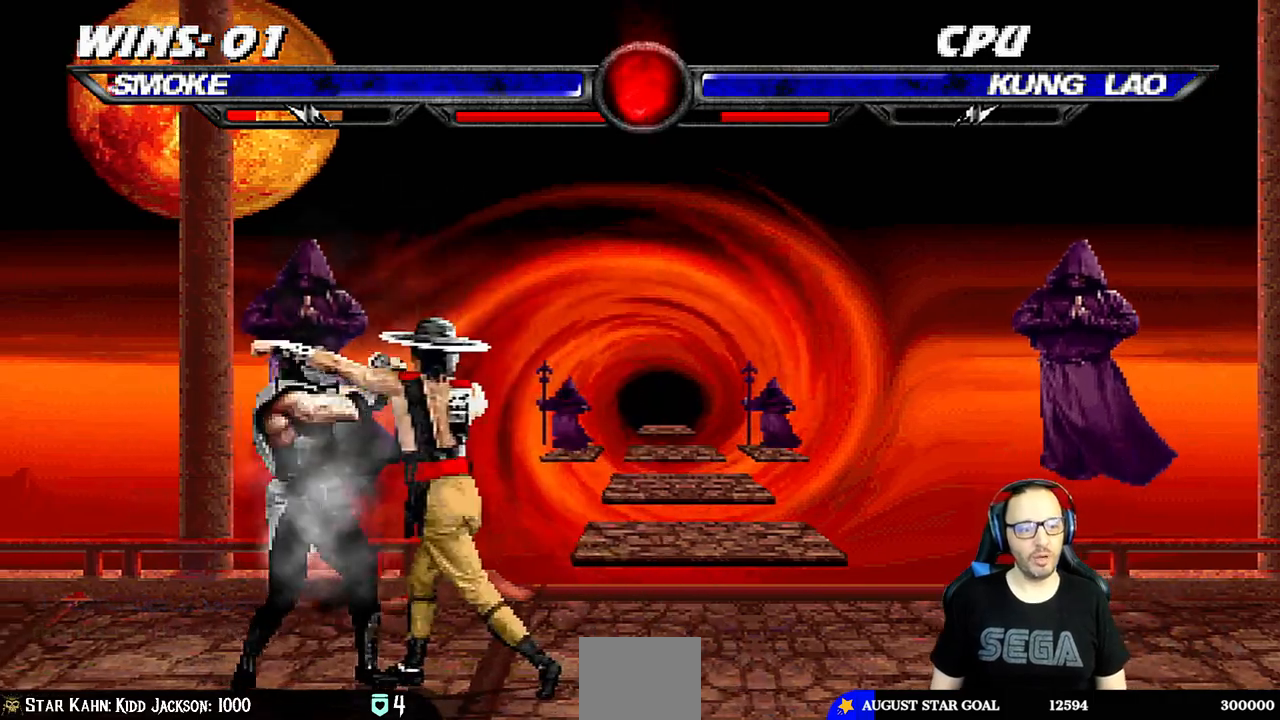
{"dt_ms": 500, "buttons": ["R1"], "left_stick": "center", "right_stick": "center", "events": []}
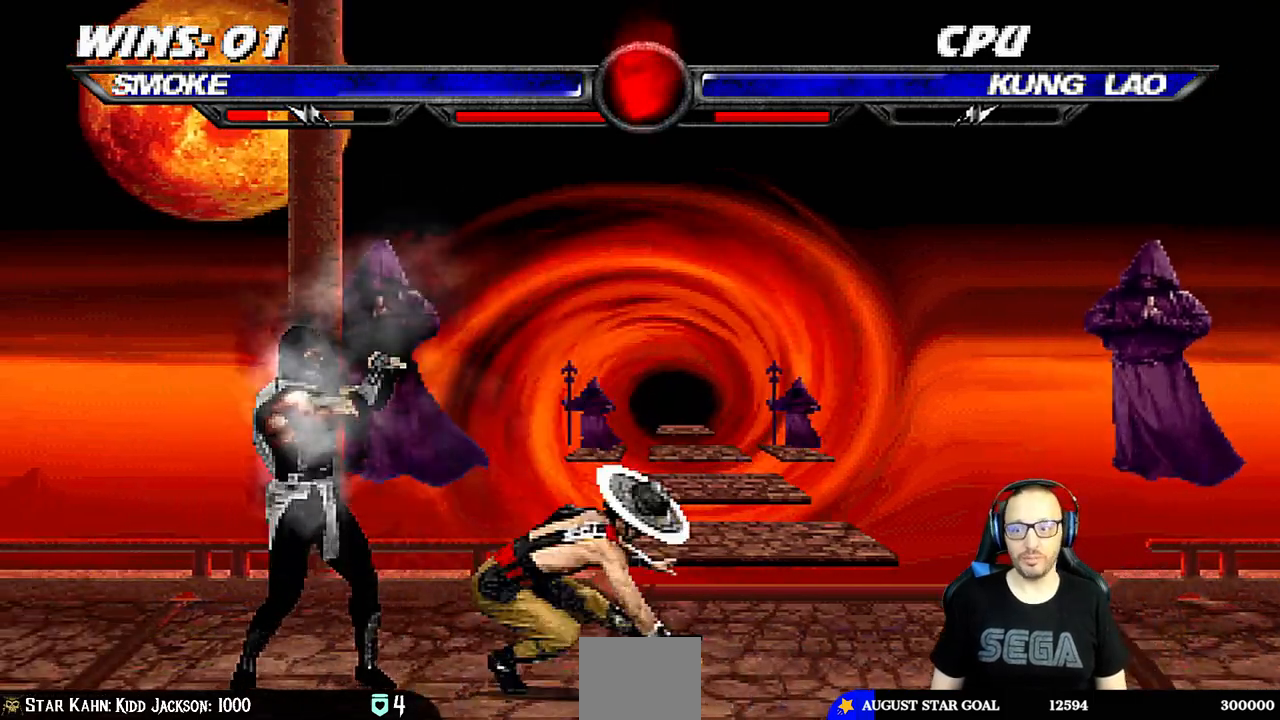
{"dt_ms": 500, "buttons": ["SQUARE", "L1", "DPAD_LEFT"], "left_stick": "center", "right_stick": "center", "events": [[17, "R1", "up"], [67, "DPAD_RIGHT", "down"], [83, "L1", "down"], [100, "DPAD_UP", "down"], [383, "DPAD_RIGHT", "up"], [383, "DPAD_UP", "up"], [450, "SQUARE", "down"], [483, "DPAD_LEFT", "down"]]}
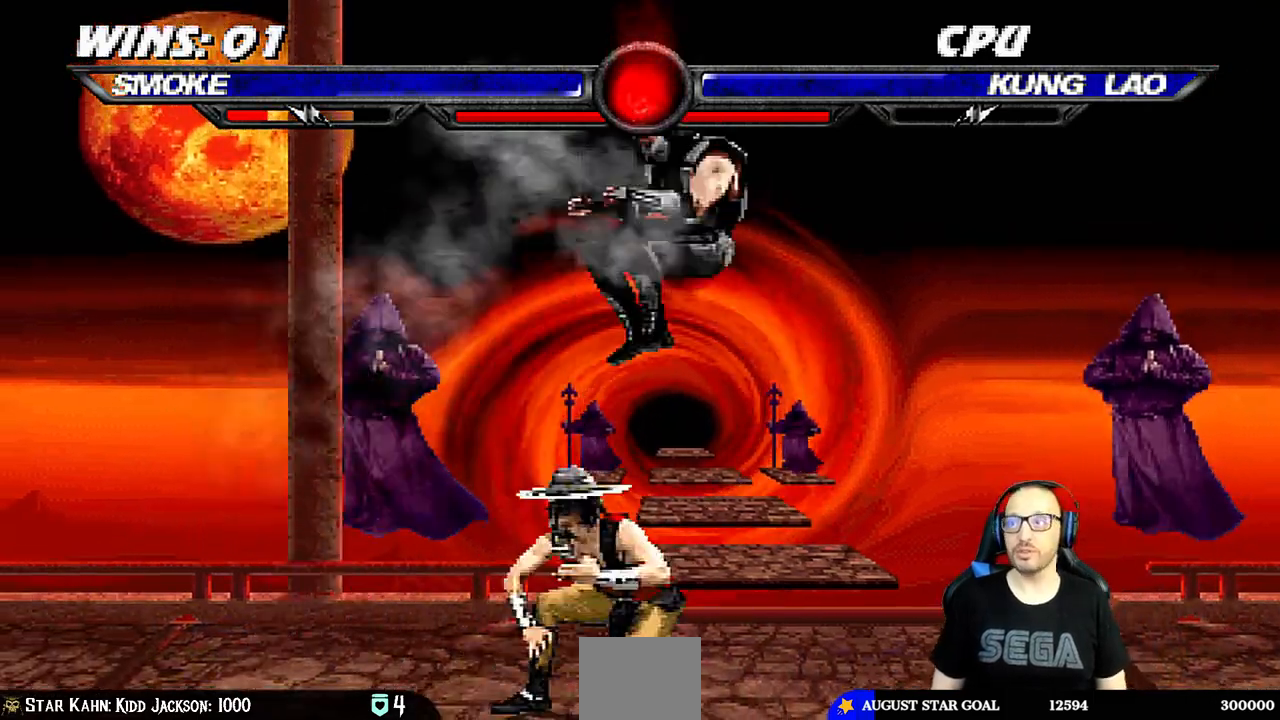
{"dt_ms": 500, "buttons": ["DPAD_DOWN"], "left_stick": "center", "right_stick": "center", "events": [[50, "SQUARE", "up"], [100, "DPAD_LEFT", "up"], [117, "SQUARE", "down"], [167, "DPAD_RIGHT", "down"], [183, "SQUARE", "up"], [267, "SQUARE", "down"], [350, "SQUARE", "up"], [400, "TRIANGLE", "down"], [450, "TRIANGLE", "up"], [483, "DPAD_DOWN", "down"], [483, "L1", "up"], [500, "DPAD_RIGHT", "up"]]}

---

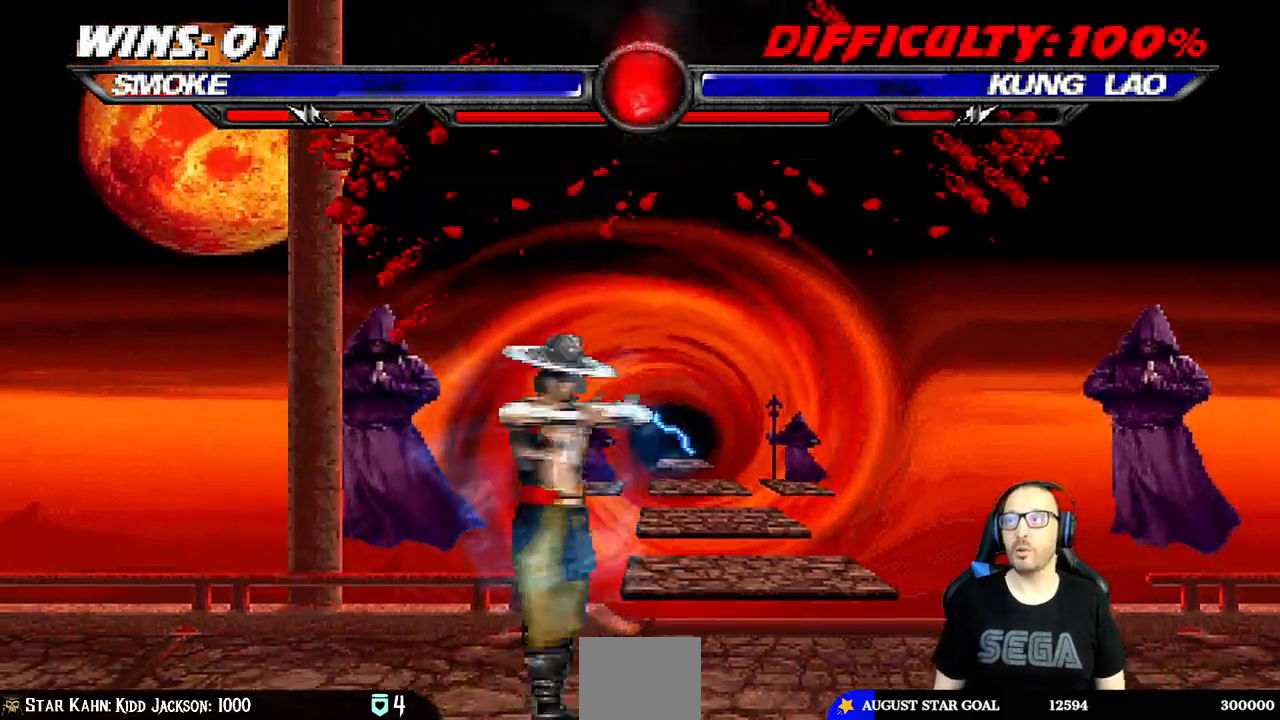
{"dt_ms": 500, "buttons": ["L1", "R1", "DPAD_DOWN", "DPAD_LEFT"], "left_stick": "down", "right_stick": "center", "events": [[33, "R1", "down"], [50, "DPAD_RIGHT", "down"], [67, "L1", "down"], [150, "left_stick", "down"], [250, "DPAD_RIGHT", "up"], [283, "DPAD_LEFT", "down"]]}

▸ **PROBLEM STATEMENT**: Reproduce each line from the records that contains the word "SQUARE".

▸ **EXERCISE RESPONSE**:
{"dt_ms": 500, "buttons": ["SQUARE", "L1", "DPAD_LEFT"], "left_stick": "center", "right_stick": "center", "events": [[17, "R1", "up"], [67, "DPAD_RIGHT", "down"], [83, "L1", "down"], [100, "DPAD_UP", "down"], [383, "DPAD_RIGHT", "up"], [383, "DPAD_UP", "up"], [450, "SQUARE", "down"], [483, "DPAD_LEFT", "down"]]}
{"dt_ms": 500, "buttons": ["DPAD_DOWN"], "left_stick": "center", "right_stick": "center", "events": [[50, "SQUARE", "up"], [100, "DPAD_LEFT", "up"], [117, "SQUARE", "down"], [167, "DPAD_RIGHT", "down"], [183, "SQUARE", "up"], [267, "SQUARE", "down"], [350, "SQUARE", "up"], [400, "TRIANGLE", "down"], [450, "TRIANGLE", "up"], [483, "DPAD_DOWN", "down"], [483, "L1", "up"], [500, "DPAD_RIGHT", "up"]]}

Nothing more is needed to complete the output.